I believe that our invasion and occupation of Iraq was unwarranted and have advocated for its end since my election to Congress. It has simply cost too much to American taxpayers, claimed too many lives and set too many military families into financial and personal crises. Yet, while it is critical to withdraw our troops in Iraqs, it must be done in accordance with conditions on the ground, rather than artificial, politically motivated timelines. This is critical if we want to prevent future conflicts that escalate to the point of future American involvement. I support President Obama's decision to end combat operations, and I applaud the President for first consulting with commanders on the ground in order to develop a comprehensive withdrawal strategy.
While the war in Iraq may be ending, our involvement int he security and development of Iraq will go on. As in the past, I will continue to support funding to ensure that our troops have the supplies and support they need to do their jobs safely. I intend to do the same for our diplomatic officials once our troops have returned home. In the interests of our national security and that of the Iraqi people, I believe the War in Iraq must be wound down strategically and not simply defunded abruptly.
AL ASAD, Iraq - Lance Cpl. Edward Martinez,(right) Marine Wing Support Squadron 271 engineer and native of Indianapolis, and Lance Cpl. Edward Hess, engineer and native of Erie, Pa., work to tie barbed wire to one of the remaining fence posts.

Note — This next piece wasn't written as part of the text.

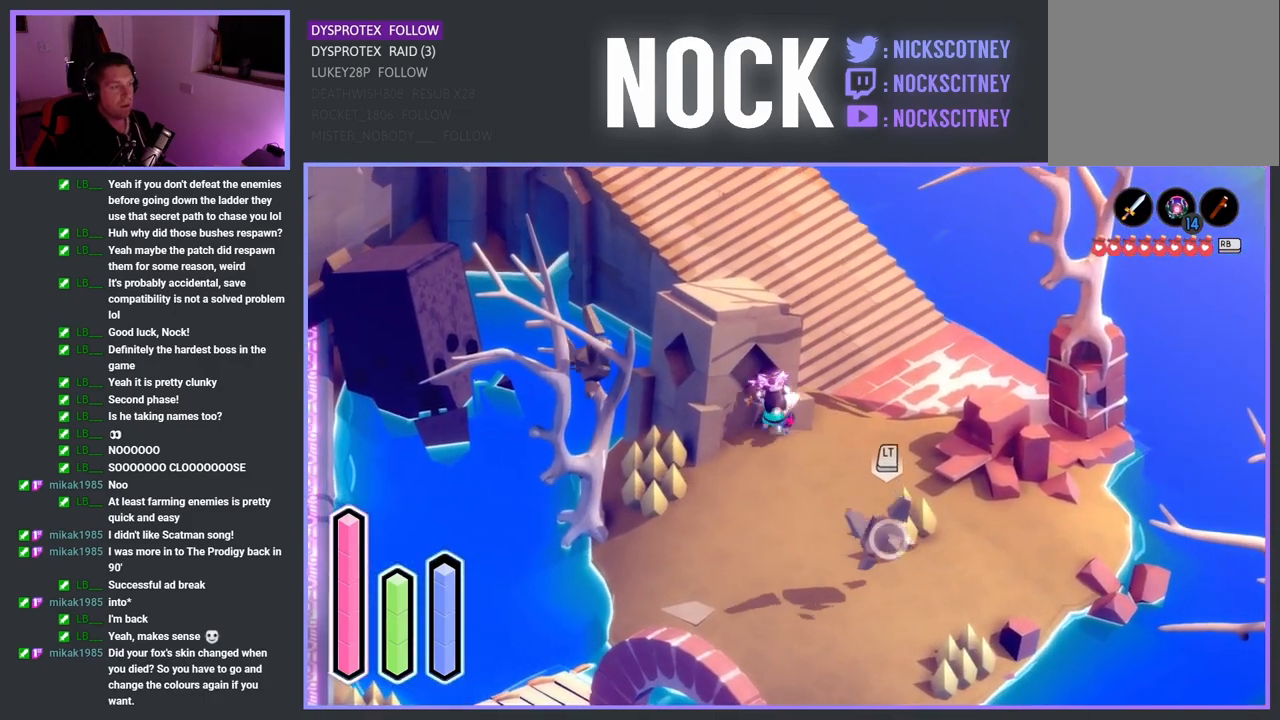
{"buttons": [], "left_stick": "down-right", "right_stick": "center", "events": [[100, "CROSS", "down"], [450, "CROSS", "up"]]}
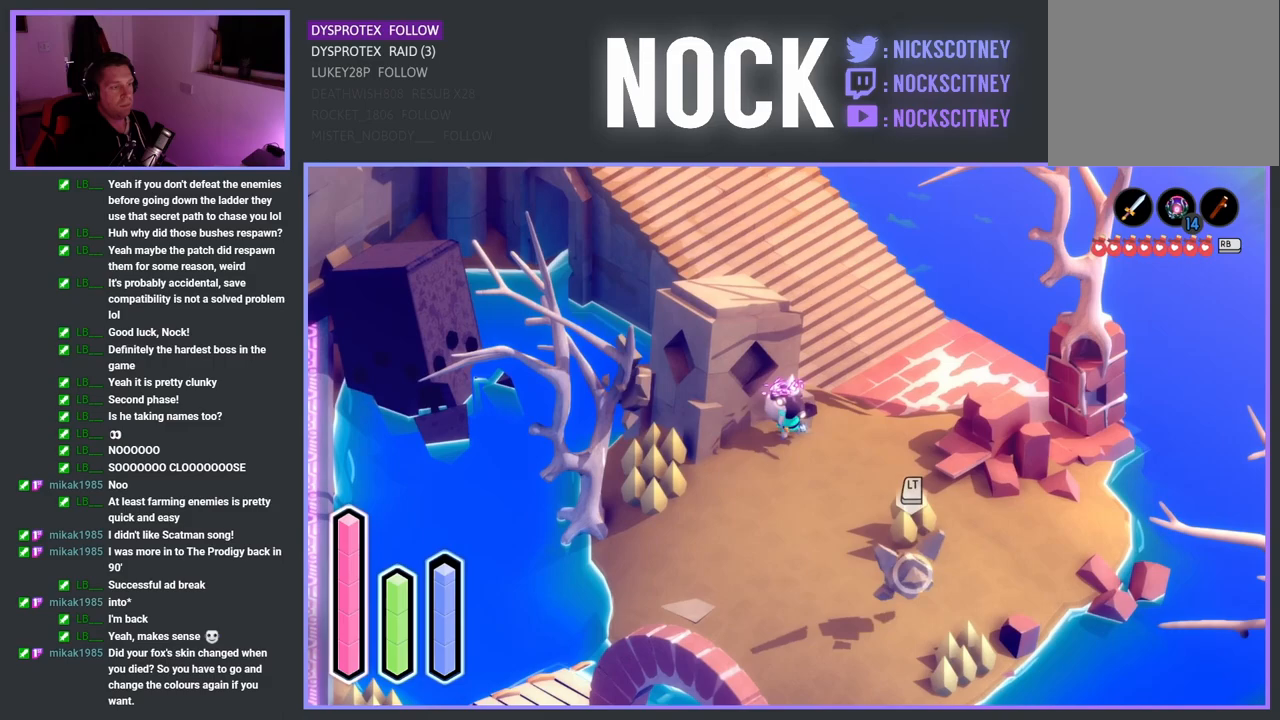
{"buttons": ["SQUARE"], "left_stick": "down-right", "right_stick": "center", "events": [[117, "CROSS", "down"], [417, "CROSS", "up"], [500, "SQUARE", "down"]]}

Following the terrorist attacks of September 11, 2001, the United States justifiably sent troops to Afghanistan in order to eradicate al Qaeda and their Taliban supporters and prevent future violence against Americans. Given the importance of stabilizing Afghanistan and the surrounding region, I supported President Obama's decision, despite some initial hesitation, to deploy an additional 30,000 troops. This increase in troop numbers has proven to be successful in rooting out Al Qaeda, defeating Taliban strongholds and bolstering the Afghani government. Yet after nearly ten years of military engagement, this war cannot go on forever. To bring greater stability to the Afghan people, the focus of our military efforts must shift from combat to helping them rebuild their agriculture, transportation and education infrastructure. Having a U.S. troop presence may be necessary in the coming years, but we cannot allow this to be used as a justification for keeping American service members in Afghanistan indefinitely as we have seen in South Korea. Just as in Iraq, I will continue to support funding to ensure that our soldiers have the support they need to safely do their jobs until the country has been stabilized and they can return home.
MILITARY STRENGTH AND READINESS
Over the past ten year, we have asked a tremendous amount of our men and women in uniform--many of whom have been deployed for five or more tours in Iraq and Afghanistan. Such repeated deployments put terrible strain on service members and their families which can require months or years to be fully overcome. While I understand the strategic need to redeploy troops with minimal rest, I believe that this should be withheld for only the most critical times when our national security is at imminent risk. We have the best trained, most powerful military in the world. However, these repeated deployments exhaust our troops, wear down equipment, and prevent our military from functioning at its peak capability. As we finally end our engagement in Iraq and our troops return home, I will advocate strongly advocate strongly for an extended rest period and not just redeploying them to Afghanistan.